When an organization creates complex technology, a gap appears between what the organization imagines and what is actually happening within its engineering walls, and that gap is not easily visible except to those who have been part of similar endeavors before and saw similar gaps appearing and widening. Mission-critical technology is a domain where the quality of the end product is not determined during manufacturing, but continuously. From the very first conversation with stakeholders to the last maintenance decision. It is defined by the quality of the practices that produced it. When organizational cultures let anti-patterns run free, they produce systems with undocumented, hidden failure modes. And when failure finally materializes, it describes every organizational failure that occurred during its creation, most of which never appeared in any risk register and are invisible in a conventional due diligence process. Engaging with mission-critical tech requires people who have been inside the process that creates it. That experience is not easily replicable. It is not transferable through recipes. It accumulates through years of working in environments where the gap between “work as imagined” and “work as done” is real and evolves all the time. The advisory model that this context needs is structurally different from the ones we have known. Filling that gap is what Kano was built to do. As a complement to where traditional advisory meets its limits. Kano performs assessment from the two dimensions that shape every technical endeavor: the tech and the human brains behind the tech. From the physics of the system to the humans who built it to the investment thesis. Kano can see whether an organization pursuing mission-critical tech is capable of doing it the way it's claimed. Kano can size the engineering gaps that inevitably appear.
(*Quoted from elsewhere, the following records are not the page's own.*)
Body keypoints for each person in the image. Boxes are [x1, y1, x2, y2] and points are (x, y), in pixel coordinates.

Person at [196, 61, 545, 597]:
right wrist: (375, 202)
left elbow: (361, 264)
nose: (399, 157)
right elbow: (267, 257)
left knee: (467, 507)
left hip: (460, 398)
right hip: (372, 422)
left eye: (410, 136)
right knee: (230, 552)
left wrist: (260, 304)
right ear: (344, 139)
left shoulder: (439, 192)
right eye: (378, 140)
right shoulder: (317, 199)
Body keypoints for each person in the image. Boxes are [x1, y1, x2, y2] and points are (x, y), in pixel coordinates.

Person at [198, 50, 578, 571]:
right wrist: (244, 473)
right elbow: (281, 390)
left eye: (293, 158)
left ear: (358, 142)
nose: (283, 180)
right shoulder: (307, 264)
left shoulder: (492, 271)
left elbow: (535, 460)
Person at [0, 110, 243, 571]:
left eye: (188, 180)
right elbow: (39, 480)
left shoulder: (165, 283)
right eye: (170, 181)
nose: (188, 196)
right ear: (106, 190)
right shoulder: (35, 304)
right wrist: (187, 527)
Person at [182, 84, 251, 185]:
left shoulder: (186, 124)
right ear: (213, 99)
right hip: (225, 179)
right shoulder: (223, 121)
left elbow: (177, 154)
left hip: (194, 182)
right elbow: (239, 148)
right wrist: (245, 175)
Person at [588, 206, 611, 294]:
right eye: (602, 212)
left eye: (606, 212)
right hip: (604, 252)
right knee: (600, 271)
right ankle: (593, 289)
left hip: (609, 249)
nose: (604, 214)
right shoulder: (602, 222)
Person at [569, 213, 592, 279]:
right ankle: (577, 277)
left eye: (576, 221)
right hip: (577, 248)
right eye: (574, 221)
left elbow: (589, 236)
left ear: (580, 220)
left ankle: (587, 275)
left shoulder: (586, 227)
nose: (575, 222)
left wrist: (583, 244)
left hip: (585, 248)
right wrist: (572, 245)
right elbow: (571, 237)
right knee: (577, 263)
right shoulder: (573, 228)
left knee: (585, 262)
Last but not least, a note about our name and our identity. The name Kano brings together several ideas. First, there's a haunting beauty in the letter K, in its elusive symmetry and its prevalence in Finnish language (and its contrasting absence in Spanish, my native language). Also, I am inspired by the Kano model developed in the 1980s by Noriaki Kano, which reminds us that, in product development, the relationship between functionality and user satisfaction is not always linear; the challenge is recognizing what customers truly value. Our logo is inspired by the Kappa curve (shaping the letter K, a line that suddenly changes direction, symbolizing the moment when complexity resolves into insight), and the name also nods to Jigoro Kano, founder of judo, whose philosophy emphasized using intelligence, balance, and timing to solve a problem with the most effective and disciplined action.
So, long story short, this is Kano. I am, and We are here to transform technology advisory, working at the intersection of risk, decisions, complex systems, and engineering made by humans and augmented by machines.